Soru. Risale-i Nur üzerine yazıda "Âyat-ı Kur’âniyeden tereşşuh" ile başlayıp "hükmündedir. (Mektubat 595)" ile biten kısmı, "Kur’ân-ı Kerîm" yerine "Mushaf-ı Şerif" koyarak yeniden yazar mısınız?

Hakikat avcısı olmak

Asrımıza Bediüzzaman Said Nursî Hazretleri tarafından hediye edilen Risale-i Nur, asrın tefsiri olma özelliğinin yanında sair pek çok özelliği de bünyesinde barındırmaktadır.

Âyat-ı Kur’âniyeden tereşşuh eden bir nur olduğunu her zaman dikkatli nazarlara ve hakikat müşterisi olanlara göstermektedir. Risale-i Nur, Kur’ân-ı Kerîm’in bu asra bu son dersi, son silâhı ve asrımıza süzülmüş kudsî hakikatlerdir.

Bu kudsî hakikatlerin pek çok özelliği ve makamı vardır. Öyleki Nur’un kumandanı Zübeyir Gündüzalp’in vurgusu ile Konferans’ta belirtilen “bir sözün kim tarafından, hangi maksatla söylendiğinin yanında hangi makamda söylendiğinin de pek çok önemi vardır. Bu makam maddî açıdan değerlendirileceği gibi manevî yöndeki makam olarak da değerlendirilebilir. Risale-i Nur, makamı konusunda kendini böyle tarif eder: “Hem Kur’ân’dan gelen o sözler ve Nurlar, yalnız aklî mesail-i ilmiye değil, belki kalbî, ruhî hali mesaili-i imaniyedir ve pek yüksek ve kıymetdar maarif-i İlâhiye hükmündedir. (Mektubat 595)

Makam konusu önemlidir. Zira bir Âlimle bir âminin sözü bir değildir. Peki Risale-i Nur’u bu makama taşıyan sebeplere aracı olan ve kendi ifadesi ile “kuru çubuk hükmündeki” Bediüzzaman Said Nursî Hazretleri bu sözleri hangi makamda ve nasıl yazmıştır?

Öncelikle Risale-i Nur yazılırken yer ve makamlar, Üstadımızın tasarrufunun haricinde cereyan eden bir konumda olmuştur. Bunu yine Risale-i Nur’un çeşitli yerlerinde, “sünûhat-ı kalbiye nevinden” (kalbe gelen manalar, kalpte meydana gelen doğuşlar) ya da akla görünen hakikatler şeklinde belirtmiştir. Misal olarak; ”şimdilik sükût lâzım, tehir edildi veya makam münasebeti ile buraya alındı“ şeklinde de belirtmiştir. Bu hakikatin arkasında ise, “imanın gözü, Kur’ân’ın talimi ve Resul-ü Ekrem (asm) dersi ve ismi Hakim, Rahim’in göstermesi” gibi failler makam ve yazılanları belirleyici kılmıştır. Makam yüksek olunca elbette yazılan sözler yüksek, söylenen hakikatler de ulvî olmuştur. Söz, Kur’ân’ındır. Çünkü Risale-i Nur, Kur’ân’ın malıdır.

Çıkarılan malzeme.
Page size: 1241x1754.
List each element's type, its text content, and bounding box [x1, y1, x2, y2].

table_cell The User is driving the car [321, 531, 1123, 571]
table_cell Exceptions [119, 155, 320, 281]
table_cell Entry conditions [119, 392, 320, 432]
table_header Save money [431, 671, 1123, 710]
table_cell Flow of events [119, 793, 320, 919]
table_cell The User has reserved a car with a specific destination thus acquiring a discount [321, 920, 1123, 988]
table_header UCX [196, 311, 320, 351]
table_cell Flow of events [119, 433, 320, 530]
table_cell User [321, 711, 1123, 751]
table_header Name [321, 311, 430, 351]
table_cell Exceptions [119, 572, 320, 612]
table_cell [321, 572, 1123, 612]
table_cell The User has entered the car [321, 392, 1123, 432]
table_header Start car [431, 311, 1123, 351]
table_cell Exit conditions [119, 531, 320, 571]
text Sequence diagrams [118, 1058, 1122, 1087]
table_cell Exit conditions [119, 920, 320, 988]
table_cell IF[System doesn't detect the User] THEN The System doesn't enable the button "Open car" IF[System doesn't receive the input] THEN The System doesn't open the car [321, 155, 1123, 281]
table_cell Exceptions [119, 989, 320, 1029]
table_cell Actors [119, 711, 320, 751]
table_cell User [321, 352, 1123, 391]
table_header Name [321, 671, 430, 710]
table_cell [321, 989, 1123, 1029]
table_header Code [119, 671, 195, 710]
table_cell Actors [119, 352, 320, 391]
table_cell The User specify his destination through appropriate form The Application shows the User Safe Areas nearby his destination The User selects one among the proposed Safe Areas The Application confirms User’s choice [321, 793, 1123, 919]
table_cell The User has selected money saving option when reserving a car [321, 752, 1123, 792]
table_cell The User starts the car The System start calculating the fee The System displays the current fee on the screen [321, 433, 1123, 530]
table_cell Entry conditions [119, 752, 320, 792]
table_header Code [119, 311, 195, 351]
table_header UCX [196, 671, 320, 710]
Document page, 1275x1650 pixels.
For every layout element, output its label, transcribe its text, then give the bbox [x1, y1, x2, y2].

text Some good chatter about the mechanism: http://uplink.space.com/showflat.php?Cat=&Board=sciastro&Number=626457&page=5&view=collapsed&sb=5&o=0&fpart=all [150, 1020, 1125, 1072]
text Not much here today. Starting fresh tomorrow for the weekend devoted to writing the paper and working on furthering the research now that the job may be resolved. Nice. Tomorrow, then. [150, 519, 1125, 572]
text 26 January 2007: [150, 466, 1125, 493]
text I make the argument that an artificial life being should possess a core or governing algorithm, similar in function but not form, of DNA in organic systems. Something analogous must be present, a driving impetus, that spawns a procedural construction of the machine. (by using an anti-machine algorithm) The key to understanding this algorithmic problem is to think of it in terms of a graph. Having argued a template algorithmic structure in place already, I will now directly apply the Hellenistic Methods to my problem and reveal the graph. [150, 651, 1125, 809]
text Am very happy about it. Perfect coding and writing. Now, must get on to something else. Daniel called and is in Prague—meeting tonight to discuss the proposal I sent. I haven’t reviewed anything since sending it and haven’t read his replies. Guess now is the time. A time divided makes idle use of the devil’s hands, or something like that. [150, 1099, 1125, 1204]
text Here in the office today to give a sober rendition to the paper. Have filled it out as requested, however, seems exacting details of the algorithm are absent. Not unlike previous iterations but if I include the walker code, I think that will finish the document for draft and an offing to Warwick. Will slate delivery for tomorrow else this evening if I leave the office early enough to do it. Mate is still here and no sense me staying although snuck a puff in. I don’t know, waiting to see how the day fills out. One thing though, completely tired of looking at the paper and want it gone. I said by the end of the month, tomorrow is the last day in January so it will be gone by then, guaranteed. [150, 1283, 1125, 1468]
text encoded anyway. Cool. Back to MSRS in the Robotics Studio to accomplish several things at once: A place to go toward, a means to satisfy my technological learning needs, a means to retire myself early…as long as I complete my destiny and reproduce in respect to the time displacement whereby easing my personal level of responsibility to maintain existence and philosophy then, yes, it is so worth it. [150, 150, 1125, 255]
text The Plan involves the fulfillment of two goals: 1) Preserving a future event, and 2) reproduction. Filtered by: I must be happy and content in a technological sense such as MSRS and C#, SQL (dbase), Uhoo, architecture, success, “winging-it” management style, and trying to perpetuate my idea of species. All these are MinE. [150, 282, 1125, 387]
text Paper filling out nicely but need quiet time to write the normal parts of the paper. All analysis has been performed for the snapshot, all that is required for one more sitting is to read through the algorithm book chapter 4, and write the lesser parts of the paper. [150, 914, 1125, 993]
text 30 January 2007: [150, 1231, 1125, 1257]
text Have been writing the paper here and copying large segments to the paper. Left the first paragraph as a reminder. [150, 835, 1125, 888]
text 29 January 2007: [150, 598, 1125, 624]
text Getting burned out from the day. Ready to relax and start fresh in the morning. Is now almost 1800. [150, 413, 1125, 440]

Görev sonucu.
Âyat-ı Kur’âniyeden tereşşuh eden bir nur olduğunu her zaman dikkatli nazarlara ve hakikat müşterisi olanlara göstermektedir. Risale-i Nur, Mushaf-ı Şerif’in bu asra bu son dersi, son silâhı ve asrımıza süzülmüş kudsî hakikatlerdir.

Bu kudsî hakikatlerin pek çok özelliği ve makamı vardır. Öyleki Nur’un kumandanı Zübeyir Gündüzalp’in vurgusu ile Konferans’ta belirtilen “bir sözün kim tarafından, hangi maksatla söylendiğinin yanında hangi makamda söylendiğinin de pek çok önemi vardır. Bu makam maddî açıdan değerlendirileceği gibi manevî yöndeki makam olarak da değerlendirilebilir. Risale-i Nur, makamı konusunda kendini böyle tarif eder: “Hem Kur’ân’dan gelen o sözler ve Nurlar, yalnız aklî mesail-i ilmiye değil, belki kalbî, ruhî hali mesaili-i imaniyedir ve pek yüksek ve kıymetdar maarif-i İlâhiye hükmündedir. (Mektubat 595)